The sullen conviction in Mabel Wilmot's voice impressed her friend painfully, and kept her silent for a while. Then she said:

"You are unjust, Mabel. You have concealed your suffering and illness from me as effectually as from him."

"Do you attempt to compare the cases?" said Mrs. Wilmot with a degree of passion extremely unusual to her. "I deny that they admit of comparison. However, there is an end of the subject; let us talk of something else. If I am not better in a day or so, I can do as Mr. Foljambe has had to do: I can call in Whittaker, or somebody else. It does not matter. Let us turn to some more agreeable topic." And the friends talked of something else. They lunched together, and they went out driving; they did some very consolatory shopping, and paid a number of afternoon calls. But Henrietta Prendergast watched her friend closely and unremittingly; and came to the conclusion that she was really ill, and also that it was imperatively right her husband should be informed of the fact. Henrietta dined at Charles-street; and when the two women were alone in the evening, and the confidence-producing tea-tray had been removed, she tried to introduce the interdicted subject. Ordinarily she was anything but a timid woman, anything but likely to be turned from her purpose; but there was something new in Mabel's manner, a sad intensity and abstraction, which puzzled and distressed her, and she had never in her life felt it so hard to say the things she had determined to say.

Argument and persuasion Mrs. Wilmot took very ill; and at length her friend told her, in an accent of resolution, that she had made up her mind as to her own course of action.

"It is wrong to leave Wilmot in ignorance, Mabel," she said; "wrong to him and wrong to you. If only a little of all you have acknowledged to me were the matter with you, it would still be wrong to conceal it from him. If you will not tell him, I will. If you will not promise me to write to him tonight, I will write to him to-morrow. Mind, Mabel, I mean what I say; and I will keep my word."
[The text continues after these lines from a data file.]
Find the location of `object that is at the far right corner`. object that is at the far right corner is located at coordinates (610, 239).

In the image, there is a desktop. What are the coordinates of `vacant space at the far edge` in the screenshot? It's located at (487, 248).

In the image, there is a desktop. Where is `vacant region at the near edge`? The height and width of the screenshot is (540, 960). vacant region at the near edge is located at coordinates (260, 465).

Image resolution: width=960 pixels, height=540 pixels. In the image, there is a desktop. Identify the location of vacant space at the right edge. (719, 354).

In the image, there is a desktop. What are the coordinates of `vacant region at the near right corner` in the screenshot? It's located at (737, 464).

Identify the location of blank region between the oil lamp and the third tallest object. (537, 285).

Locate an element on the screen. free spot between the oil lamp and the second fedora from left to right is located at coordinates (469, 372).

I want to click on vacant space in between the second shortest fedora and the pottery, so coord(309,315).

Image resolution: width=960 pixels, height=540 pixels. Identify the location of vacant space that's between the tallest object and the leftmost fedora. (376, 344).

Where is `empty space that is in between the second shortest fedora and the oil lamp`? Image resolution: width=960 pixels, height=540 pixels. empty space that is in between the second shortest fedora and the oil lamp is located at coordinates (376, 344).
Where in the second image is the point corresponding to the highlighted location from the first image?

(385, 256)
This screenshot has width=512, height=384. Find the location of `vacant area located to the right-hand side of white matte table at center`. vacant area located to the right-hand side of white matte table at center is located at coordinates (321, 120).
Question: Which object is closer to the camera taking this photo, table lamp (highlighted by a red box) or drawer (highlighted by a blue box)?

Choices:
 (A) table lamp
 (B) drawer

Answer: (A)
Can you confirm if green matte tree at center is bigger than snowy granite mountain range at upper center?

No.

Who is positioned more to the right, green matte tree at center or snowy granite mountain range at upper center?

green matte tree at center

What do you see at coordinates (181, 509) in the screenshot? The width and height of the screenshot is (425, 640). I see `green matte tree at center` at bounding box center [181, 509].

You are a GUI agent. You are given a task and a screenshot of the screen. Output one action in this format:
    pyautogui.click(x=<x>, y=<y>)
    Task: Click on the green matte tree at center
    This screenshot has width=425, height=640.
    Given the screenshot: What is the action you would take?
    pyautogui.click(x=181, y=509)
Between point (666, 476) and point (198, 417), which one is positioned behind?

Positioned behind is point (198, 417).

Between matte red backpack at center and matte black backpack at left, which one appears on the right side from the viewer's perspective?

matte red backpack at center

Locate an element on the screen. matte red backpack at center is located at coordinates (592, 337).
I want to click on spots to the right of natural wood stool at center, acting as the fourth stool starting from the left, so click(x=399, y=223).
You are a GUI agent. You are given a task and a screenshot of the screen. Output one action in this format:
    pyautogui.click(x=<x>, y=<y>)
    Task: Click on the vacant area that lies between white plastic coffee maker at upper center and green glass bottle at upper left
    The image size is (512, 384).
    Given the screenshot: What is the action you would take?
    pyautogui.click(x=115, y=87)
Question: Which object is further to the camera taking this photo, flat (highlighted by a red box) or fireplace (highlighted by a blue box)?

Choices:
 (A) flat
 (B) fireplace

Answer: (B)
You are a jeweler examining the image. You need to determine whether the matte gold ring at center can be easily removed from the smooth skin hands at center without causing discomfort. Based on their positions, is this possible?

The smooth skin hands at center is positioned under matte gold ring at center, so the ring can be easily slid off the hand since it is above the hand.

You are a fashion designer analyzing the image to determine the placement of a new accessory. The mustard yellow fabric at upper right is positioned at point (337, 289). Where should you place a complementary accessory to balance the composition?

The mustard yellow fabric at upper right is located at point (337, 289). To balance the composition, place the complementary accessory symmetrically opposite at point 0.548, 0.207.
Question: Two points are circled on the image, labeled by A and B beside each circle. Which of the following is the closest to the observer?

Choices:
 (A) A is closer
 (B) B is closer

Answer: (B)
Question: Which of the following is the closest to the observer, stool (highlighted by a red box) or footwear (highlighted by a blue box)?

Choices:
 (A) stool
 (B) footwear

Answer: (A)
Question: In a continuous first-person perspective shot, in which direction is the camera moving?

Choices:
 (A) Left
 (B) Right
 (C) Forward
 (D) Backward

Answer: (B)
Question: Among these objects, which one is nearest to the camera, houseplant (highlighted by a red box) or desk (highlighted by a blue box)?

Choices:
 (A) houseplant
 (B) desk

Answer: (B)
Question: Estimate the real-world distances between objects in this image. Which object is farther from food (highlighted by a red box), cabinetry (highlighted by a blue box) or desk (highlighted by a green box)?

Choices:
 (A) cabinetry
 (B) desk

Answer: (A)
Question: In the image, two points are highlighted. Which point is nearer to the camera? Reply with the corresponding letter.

Mrs. Wilmot had been leaning, almost lying, back in a deep easy-chair, when her friend spoke. She raised herself slowly while she was speaking, her dark eyes fixed upon her, and when she had finished, caught her by the wrist.

"If you do this thing, Henrietta, I most solemnly declare to you that I will never speak to you or see you again. In this, in all that concerns my husband and myself, I claim, I insist upon perfect freedom of action. No human being--on my side at least--shall come between him and me. I am thoroughly in earnest in this, Henrietta. Now choose between him and me."